Hungary’s government is withdrawing an earlier decision to require a mid-level foreign language exam for admission to an institution of higher education, Gergely Gulyás, the head of the Prime Minister’s Office, said at a regular press briefing on Thursday.
Introducing the requirement would have created serious difficulties in some areas of study, such as agriculture, Gulyás said.
He added that the National Union of Students in Hungary (HÖOK), the network of Roma colleges and the language teachers association had asked for the requirement to be scrapped.
HÖOK and the PSZ trade union of teachers welcomed the government’s decision to scrap the foreign language exam requirement for tertiary education admission.

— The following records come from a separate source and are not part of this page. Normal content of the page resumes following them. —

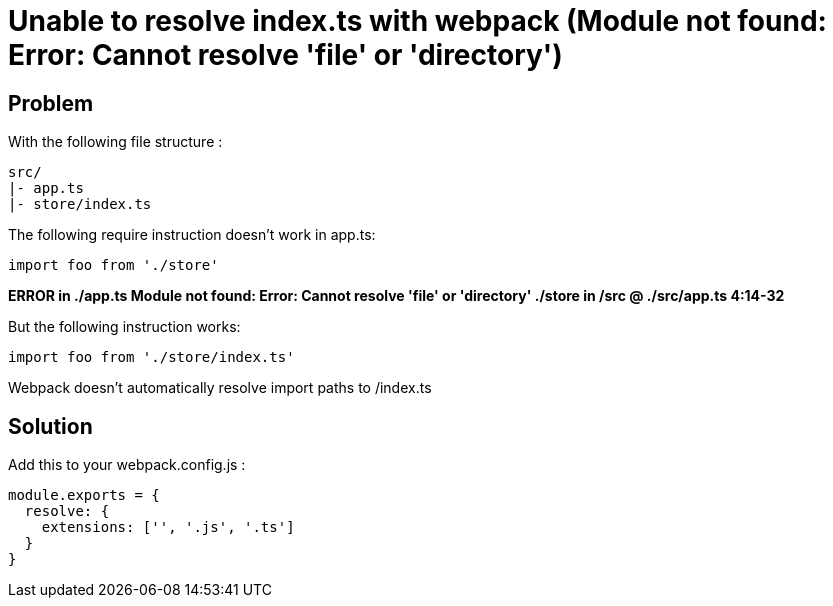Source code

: = Unable to resolve index.ts with webpack (Module not found: Error: Cannot resolve 'file' or 'directory')
:hp-tags: webpack, typescript
:hp-alt-title: webpack typescript resolve index module not found error cannot resolve file or directory
:published_at: 2016-11-08

## Problem
With the following file structure :

```
src/
|- app.ts
|- store/index.ts
```

The following require instruction doesn't work in app.ts:

```
import foo from './store'
```

**ERROR in ./app.ts
Module not found: Error: Cannot resolve 'file' or 'directory' ./store in /src
 @ ./src/app.ts 4:14-32**


But the following instruction works:

```
import foo from './store/index.ts'
```

Webpack doesn't automatically resolve import paths to /index.ts


## Solution
Add this to your webpack.config.js :


```
module.exports = {
  resolve: {
    extensions: ['', '.js', '.ts']
  }
}
```
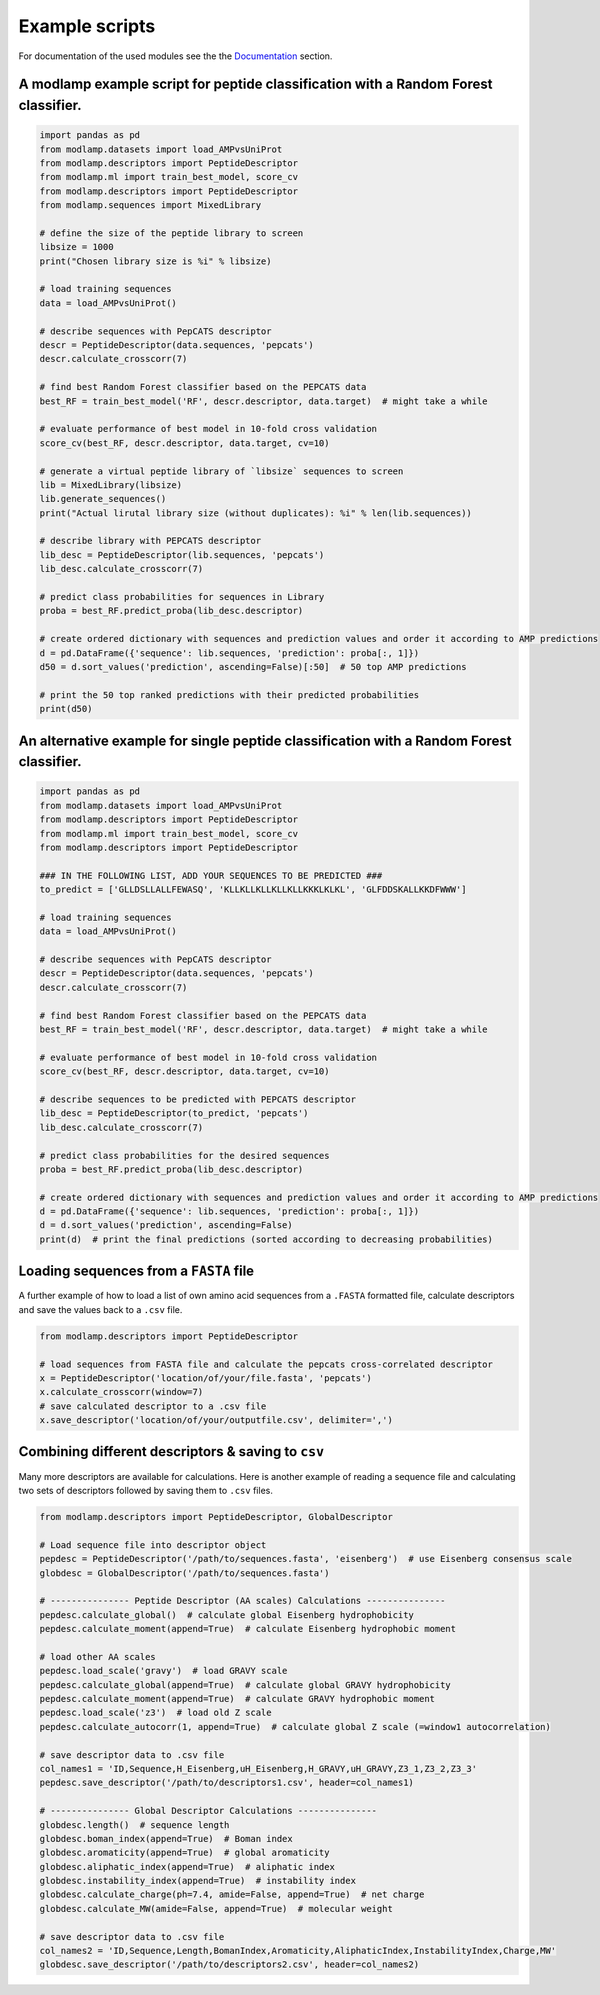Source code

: Example scripts
===============

For documentation of the used modules see the the `Documentation <modlamp.html>`_ section.

A modlamp example script for peptide classification with a Random Forest classifier.
------------------------------------------------------------------------------------

.. code-block:: python

    import pandas as pd
    from modlamp.datasets import load_AMPvsUniProt
    from modlamp.descriptors import PeptideDescriptor
    from modlamp.ml import train_best_model, score_cv
    from modlamp.descriptors import PeptideDescriptor
    from modlamp.sequences import MixedLibrary

    # define the size of the peptide library to screen
    libsize = 1000
    print("Chosen library size is %i" % libsize)

    # load training sequences
    data = load_AMPvsUniProt()

    # describe sequences with PepCATS descriptor
    descr = PeptideDescriptor(data.sequences, 'pepcats')
    descr.calculate_crosscorr(7)

    # find best Random Forest classifier based on the PEPCATS data
    best_RF = train_best_model('RF', descr.descriptor, data.target)  # might take a while

    # evaluate performance of best model in 10-fold cross validation
    score_cv(best_RF, descr.descriptor, data.target, cv=10)

    # generate a virtual peptide library of `libsize` sequences to screen
    lib = MixedLibrary(libsize)
    lib.generate_sequences()
    print("Actual lirutal library size (without duplicates): %i" % len(lib.sequences))

    # describe library with PEPCATS descriptor
    lib_desc = PeptideDescriptor(lib.sequences, 'pepcats')
    lib_desc.calculate_crosscorr(7)

    # predict class probabilities for sequences in Library
    proba = best_RF.predict_proba(lib_desc.descriptor)

    # create ordered dictionary with sequences and prediction values and order it according to AMP predictions
    d = pd.DataFrame({'sequence': lib.sequences, 'prediction': proba[:, 1]})
    d50 = d.sort_values('prediction', ascending=False)[:50]  # 50 top AMP predictions

    # print the 50 top ranked predictions with their predicted probabilities
    print(d50)


An alternative example for single peptide classification with a Random Forest classifier.
-----------------------------------------------------------------------------------------
.. code-block:: python

    import pandas as pd
    from modlamp.datasets import load_AMPvsUniProt
    from modlamp.descriptors import PeptideDescriptor
    from modlamp.ml import train_best_model, score_cv
    from modlamp.descriptors import PeptideDescriptor

    ### IN THE FOLLOWING LIST, ADD YOUR SEQUENCES TO BE PREDICTED ###
    to_predict = ['GLLDSLLALLFEWASQ', 'KLLKLLKLLKLLKLLKKKLKLKL', 'GLFDDSKALLKKDFWWW']

    # load training sequences
    data = load_AMPvsUniProt()

    # describe sequences with PepCATS descriptor
    descr = PeptideDescriptor(data.sequences, 'pepcats')
    descr.calculate_crosscorr(7)

    # find best Random Forest classifier based on the PEPCATS data
    best_RF = train_best_model('RF', descr.descriptor, data.target)  # might take a while

    # evaluate performance of best model in 10-fold cross validation
    score_cv(best_RF, descr.descriptor, data.target, cv=10)

    # describe sequences to be predicted with PEPCATS descriptor
    lib_desc = PeptideDescriptor(to_predict, 'pepcats')
    lib_desc.calculate_crosscorr(7)

    # predict class probabilities for the desired sequences
    proba = best_RF.predict_proba(lib_desc.descriptor)

    # create ordered dictionary with sequences and prediction values and order it according to AMP predictions
    d = pd.DataFrame({'sequence': lib.sequences, 'prediction': proba[:, 1]})
    d = d.sort_values('prediction', ascending=False)
    print(d)  # print the final predictions (sorted according to decreasing probabilities)


Loading sequences from a ``FASTA`` file
---------------------------------------

A further example of how to load a list of own amino acid sequences from a ``.FASTA`` formatted file, calculate
descriptors and save the values back to a ``.csv`` file.

.. code-block:: python

    from modlamp.descriptors import PeptideDescriptor

    # load sequences from FASTA file and calculate the pepcats cross-correlated descriptor
    x = PeptideDescriptor('location/of/your/file.fasta', 'pepcats')
    x.calculate_crosscorr(window=7)
    # save calculated descriptor to a .csv file
    x.save_descriptor('location/of/your/outputfile.csv', delimiter=',')


Combining different descriptors & saving to ``csv``
---------------------------------------------------

Many more descriptors are available for calculations. Here is another example of reading a sequence file and
calculating two sets of descriptors followed by saving them to ``.csv`` files.

.. code-block:: python

    from modlamp.descriptors import PeptideDescriptor, GlobalDescriptor

    # Load sequence file into descriptor object
    pepdesc = PeptideDescriptor('/path/to/sequences.fasta', 'eisenberg')  # use Eisenberg consensus scale
    globdesc = GlobalDescriptor('/path/to/sequences.fasta')

    # --------------- Peptide Descriptor (AA scales) Calculations ---------------
    pepdesc.calculate_global()  # calculate global Eisenberg hydrophobicity
    pepdesc.calculate_moment(append=True)  # calculate Eisenberg hydrophobic moment

    # load other AA scales
    pepdesc.load_scale('gravy')  # load GRAVY scale
    pepdesc.calculate_global(append=True)  # calculate global GRAVY hydrophobicity
    pepdesc.calculate_moment(append=True)  # calculate GRAVY hydrophobic moment
    pepdesc.load_scale('z3')  # load old Z scale
    pepdesc.calculate_autocorr(1, append=True)  # calculate global Z scale (=window1 autocorrelation)

    # save descriptor data to .csv file
    col_names1 = 'ID,Sequence,H_Eisenberg,uH_Eisenberg,H_GRAVY,uH_GRAVY,Z3_1,Z3_2,Z3_3'
    pepdesc.save_descriptor('/path/to/descriptors1.csv', header=col_names1)

    # --------------- Global Descriptor Calculations ---------------
    globdesc.length()  # sequence length
    globdesc.boman_index(append=True)  # Boman index
    globdesc.aromaticity(append=True)  # global aromaticity
    globdesc.aliphatic_index(append=True)  # aliphatic index
    globdesc.instability_index(append=True)  # instability index
    globdesc.calculate_charge(ph=7.4, amide=False, append=True)  # net charge
    globdesc.calculate_MW(amide=False, append=True)  # molecular weight

    # save descriptor data to .csv file
    col_names2 = 'ID,Sequence,Length,BomanIndex,Aromaticity,AliphaticIndex,InstabilityIndex,Charge,MW'
    globdesc.save_descriptor('/path/to/descriptors2.csv', header=col_names2)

PSZ said in a statement that it agreed with the need for more young people to speak at least one foreign language but the current public education system was not up to the task of preparing students to meet language exam requirements. HÖOK said competitive language skills were indeed vitally important for young people but the public education system should be capable of providing the relevant training first.
On another topic, Gulyás said
the government had raised funding for health insurance by over 34 billion forints (EUR 102.5m), mainly to make certain health-care treatments, such as products for treating breast or lung cancer, more accessible.
The government has also decided to support the foundation of a museum and conference centre named after Cardinal József Mindszenty in Zalaegerszeg, in south-western Hungary, and an integrated centre for head-related surgeries in Szeged, in southern Hungary, he said.
Responding to a question on the EU budget, Gulyás said most member states did not regard the proposal submitted by the outgoing European Commission to be open to debate and an agreement was unlikely to be reached, even under the Croatian EU presidency, given the current chasm of opinion between them. A deal may be reached during Germany’s presidency since Germany had the muscle to persuade the various sides to reach an agreement, he suggested.
Gulyás said Hungary was a standard-bearer for European enlargement, adding the government had been assured that Olivér Várhelyi, Hungary’s commissioner nominee, would receive the enlargement and neighborhood portfolio, and, to his knowledge, this was still the state of affairs.
Meanwhile, the head of the Prime Minister’s Office said any debate concerning Hungary and the euro was “academic”. Hungary, he noted, had undertaken to adopt the single currency at some point but not by a specific deadline.